Além disso, neste caso, nada importa quais sejam as atribuições estipuladas ao ora reclamado pelos atos constitutivos do clube esportivo que integra. Importa, sim, aquilo que efetivamente, em tese, fez: prestou consultoria jurídica e atuou na emissão de pareceres jurídicos, ações terminantemente vedadas para magistrados pela Constituição Federal e pela LOMAN.  

Desse modo, da análise da conduta atribuída ao reclamado, verifica-se a existência de indícios de irregularidades que apontam para a possível prática de infrações disciplinares, as quais caracterizam afronta, em tese, ao artigo 36, II, da LOMAN e ao art. 2º do Código de Ética da Magistratura, na medida em que exerceu atividade privativa da advocacia ao participar da confecção de pareceres, nos termos do disposto no artigo 1º, inciso II, da Lei 8.906/1994, incidindo, ao desempenhar essa atividade, na vedação prevista no artigo 95, parágrafo único, I, da Constituição Federal.
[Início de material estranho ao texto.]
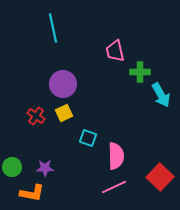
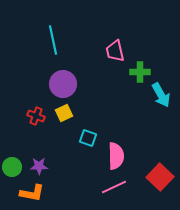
cyan line: moved 12 px down
red cross: rotated 12 degrees counterclockwise
purple star: moved 6 px left, 2 px up
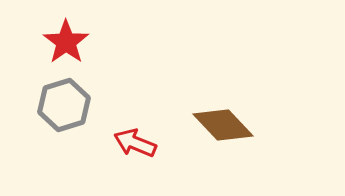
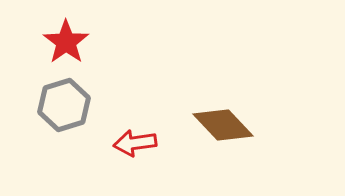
red arrow: rotated 30 degrees counterclockwise
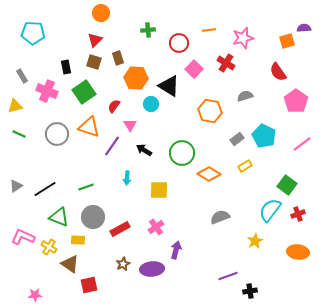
Portanto, consoante as evidências dos autos, mostra-se imprescindível uma apuração mais detida por este Conselho, a fim de se averiguar a existência de elementos de infração funcional diante da conduta irrogada.
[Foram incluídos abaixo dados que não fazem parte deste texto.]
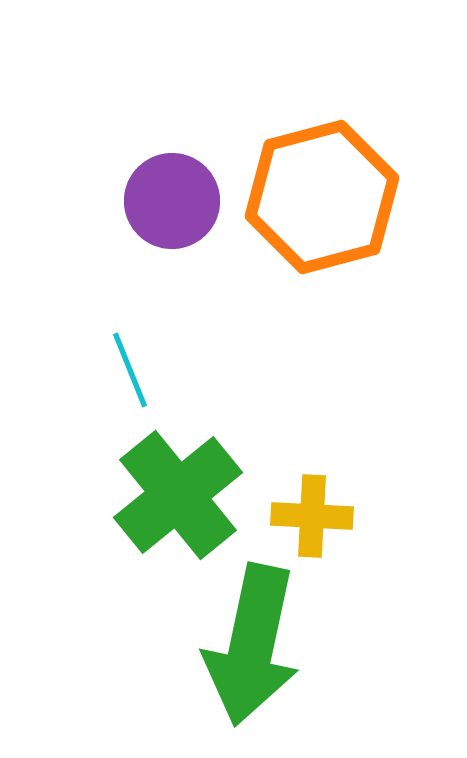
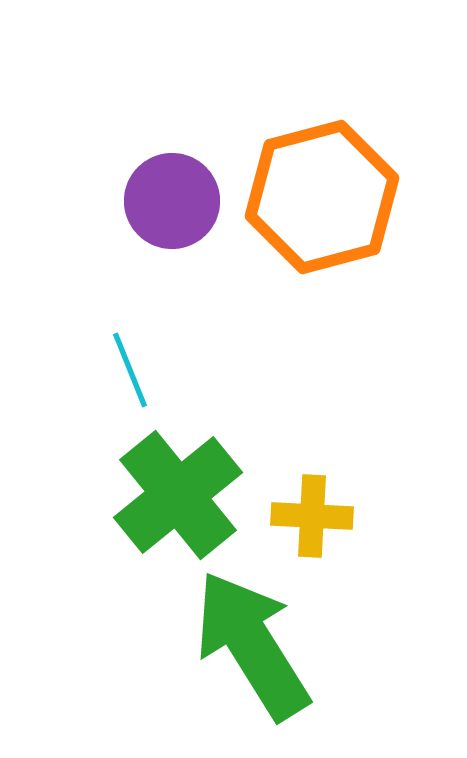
green arrow: rotated 136 degrees clockwise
    Por fim, tendo em vista que os fatos não são contemporâneos, bem como a informação de que o Desembargador já deixou de exercer a função de parecerista, não integrando atualmente nenhuma Comissão do Flamengo, conforme informação prestada pelo referido Clube (Id. 4665012), não vislumbro, por ora, a necessidade de afastamento do reclamado das funções durante o processo.

 

Conclusão

 

3. Ante o exposto, voto pela abertura de processo administrativo disciplinar em desfavor do desembargador GUARACI DE CAMPOS VIANA, sem afastamento das funções jurisdicionais e administrativas.

É como voto.

Após as intimações, arquivem-se os presentes autos.

 

   

 

Ministro LUIS FELIPE SALOMÃO 

Corregedor Nacional de Justiça

 

J3/F31

 

 

 

 

 

 

PORTARIA N. XXXXX, DE XXX DE XXXXXXXXXXXX DE 2023. 
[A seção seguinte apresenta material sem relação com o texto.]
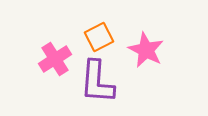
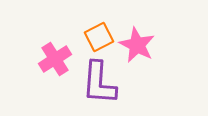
pink star: moved 9 px left, 5 px up
purple L-shape: moved 2 px right, 1 px down
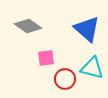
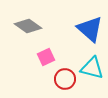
blue triangle: moved 3 px right
pink square: moved 1 px up; rotated 18 degrees counterclockwise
Instaura processo administrativo disciplinar em desfavor de desembargador do Tribunal de Justiça do Rio de Janeiro.

 

A PRESIDENTE DO CONSELHO NACIONAL DE JUSTIÇA, usando das atribuições previstas nos artigos 103-B, § 4º, III, da Constituição Federal e 6º, XIV, do Regimento Interno do Conselho Nacional de Justiça;

CONSIDERANDO a competência originária e concorrente do Conselho Nacional de Justiça para processar investigações contra magistrados independentemente da atuação das corregedorias e tribunais locais, expressamente reconhecida pelo Plenário do Supremo Tribunal Federal na apreciação da liminar na ADI n. 4.638/DF;

CONSIDERANDO o disposto no § 5º do artigo 14 da Resolução CNJ n. 135/2011, e as disposições pertinentes da Lei Complementar n.  35/79 (Lei Orgânica da Magistratura Nacional), da Lei n. 8.112/1990 (Regime Jurídico dos Servidores Públicos Civis da União), da Lei n. 9.784/1999, e do Regimento Interno do CNJ;

CONSIDERANDO a decisão proferida pelo Plenário do Conselho Nacional de Justiça no julgamento da Reclamação Disciplinar nº 0001406-17.2022.2.00.0000, durante XXª Sessão, realizada no dia XX de XXXX de 2023;

RESOLVE:

Art. 1º Instaurar, sem afastamento do cargo de desembargador, processo administrativo disciplinar em desfavor de GUARACI DE CAMPOS VIANNA, magistrado do Tribunal de Justiça do Rio de Janeiro, pela presença de elementos que indicam a possível prática de infrações disciplinares, as quais caracterizam afronta, em tese, ao artigo 36, II, da LOMAN, e art. 2º do Código de Ética da Magistratura Nacional, por ter exercido atividade privativa da advocacia ao participar da confecção de pareceres, nos termos do disposto no artigo 1º, inciso II, da Lei 8.906/1994, incidindo, ao desempenhar essa atividade, na vedação prevista no artigo 95, parágrafo único, I, da Constituição Federal.

Art. 2º Determinar que a Secretaria do CNJ dê ciência ao Presidente do Tribunal de Justiça do Rio de Janeiro da decisão tomada pelo Conselho Nacional de Justiça e da abertura de processo administrativo disciplinar objeto desta Portaria, sem o afastamento do desembargador de suas funções jurisdicionais e administrativas.

Art. 3º Determinar a livre distribuição do processo administrativo disciplinar entre os Conselheiros, nos termos do art. 74 do RICNJ.